### TASK OBJECTIVE
Quote the records beneath, complete and exact. Leave out images.

### TASK MATERIAL
▬▬▬▬▬▬

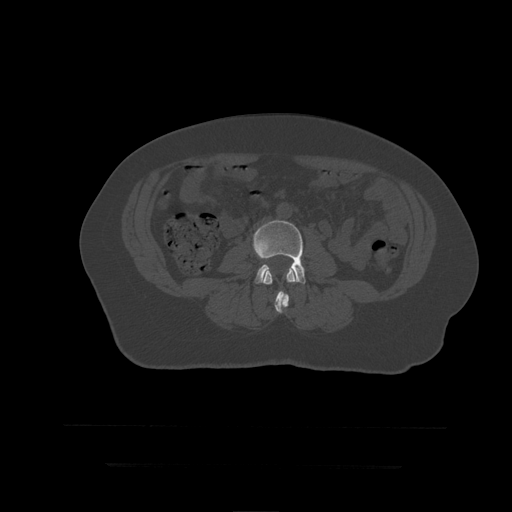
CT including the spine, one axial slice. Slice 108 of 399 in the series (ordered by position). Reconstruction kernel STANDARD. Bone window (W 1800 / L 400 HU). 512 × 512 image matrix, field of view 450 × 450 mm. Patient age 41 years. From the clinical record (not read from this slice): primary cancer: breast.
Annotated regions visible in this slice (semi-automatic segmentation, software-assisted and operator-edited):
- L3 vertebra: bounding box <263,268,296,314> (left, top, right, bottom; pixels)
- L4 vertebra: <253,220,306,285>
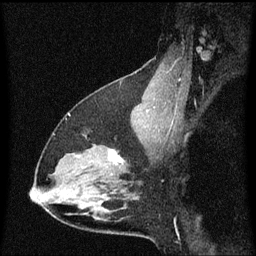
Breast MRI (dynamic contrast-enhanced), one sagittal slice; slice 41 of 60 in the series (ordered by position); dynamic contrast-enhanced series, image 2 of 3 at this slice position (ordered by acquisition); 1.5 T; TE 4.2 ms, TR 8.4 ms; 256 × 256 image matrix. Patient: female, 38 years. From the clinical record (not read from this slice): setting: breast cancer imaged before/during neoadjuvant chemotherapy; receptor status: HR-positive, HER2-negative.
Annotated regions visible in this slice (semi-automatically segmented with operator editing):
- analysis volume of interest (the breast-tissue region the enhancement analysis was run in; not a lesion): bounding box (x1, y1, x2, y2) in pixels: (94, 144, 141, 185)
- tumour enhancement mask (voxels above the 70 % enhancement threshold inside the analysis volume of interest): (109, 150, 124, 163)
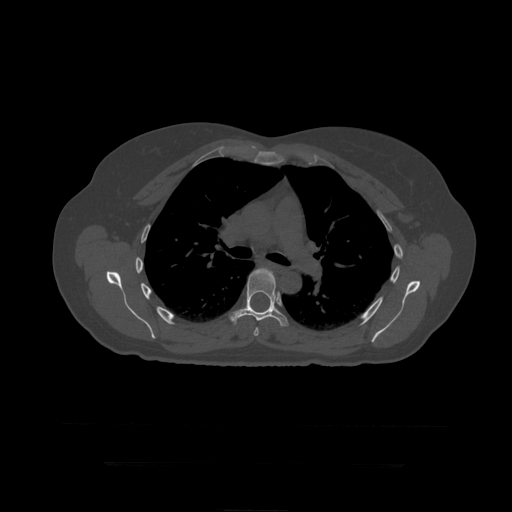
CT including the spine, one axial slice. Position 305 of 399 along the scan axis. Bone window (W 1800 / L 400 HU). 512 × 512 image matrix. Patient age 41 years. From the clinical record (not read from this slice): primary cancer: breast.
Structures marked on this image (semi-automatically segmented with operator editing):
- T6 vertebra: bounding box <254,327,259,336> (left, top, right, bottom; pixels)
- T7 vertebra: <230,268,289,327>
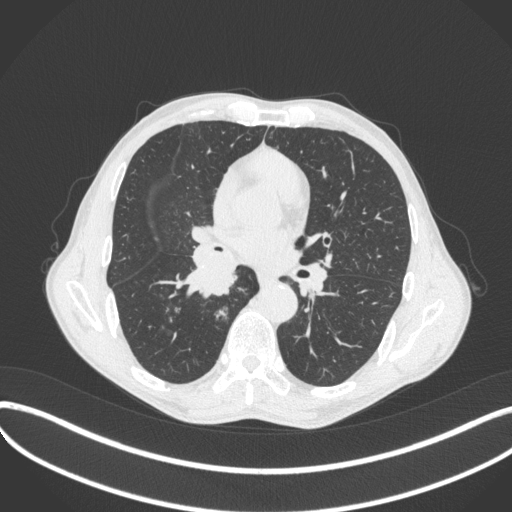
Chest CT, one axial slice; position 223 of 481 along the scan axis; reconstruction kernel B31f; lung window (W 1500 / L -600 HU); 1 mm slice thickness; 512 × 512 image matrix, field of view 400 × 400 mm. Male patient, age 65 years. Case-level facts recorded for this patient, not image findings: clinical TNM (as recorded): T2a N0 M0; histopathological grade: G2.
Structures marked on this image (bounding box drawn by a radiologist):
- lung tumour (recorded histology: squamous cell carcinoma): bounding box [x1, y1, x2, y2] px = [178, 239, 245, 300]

▬▬▬▬▬▬

### TASK SOLUTION
CT including the spine, one axial slice. Slice 108 of 399 in the series (ordered by position). Reconstruction kernel STANDARD. Bone window (W 1800 / L 400 HU). 512 × 512 image matrix, field of view 450 × 450 mm. Patient age 41 years. From the clinical record (not read from this slice): primary cancer: breast.
Annotated regions visible in this slice (semi-automatic segmentation, software-assisted and operator-edited):
- L3 vertebra: bounding box <263,268,296,314> (left, top, right, bottom; pixels)
- L4 vertebra: <253,220,306,285>
Breast MRI (dynamic contrast-enhanced), one sagittal slice; slice 41 of 60 in the series (ordered by position); dynamic contrast-enhanced series, image 2 of 3 at this slice position (ordered by acquisition); 1.5 T; TE 4.2 ms, TR 8.4 ms; 256 × 256 image matrix. Patient: female, 38 years. From the clinical record (not read from this slice): setting: breast cancer imaged before/during neoadjuvant chemotherapy; receptor status: HR-positive, HER2-negative.
Annotated regions visible in this slice (semi-automatically segmented with operator editing):
- analysis volume of interest (the breast-tissue region the enhancement analysis was run in; not a lesion): bounding box (x1, y1, x2, y2) in pixels: (94, 144, 141, 185)
- tumour enhancement mask (voxels above the 70 % enhancement threshold inside the analysis volume of interest): (109, 150, 124, 163)
CT including the spine, one axial slice. Position 305 of 399 along the scan axis. Bone window (W 1800 / L 400 HU). 512 × 512 image matrix. Patient age 41 years. From the clinical record (not read from this slice): primary cancer: breast.
Structures marked on this image (semi-automatically segmented with operator editing):
- T6 vertebra: bounding box <254,327,259,336> (left, top, right, bottom; pixels)
- T7 vertebra: <230,268,289,327>
Chest CT, one axial slice; position 223 of 481 along the scan axis; reconstruction kernel B31f; lung window (W 1500 / L -600 HU); 1 mm slice thickness; 512 × 512 image matrix, field of view 400 × 400 mm. Male patient, age 65 years. Case-level facts recorded for this patient, not image findings: clinical TNM (as recorded): T2a N0 M0; histopathological grade: G2.
Structures marked on this image (bounding box drawn by a radiologist):
- lung tumour (recorded histology: squamous cell carcinoma): bounding box [x1, y1, x2, y2] px = [178, 239, 245, 300]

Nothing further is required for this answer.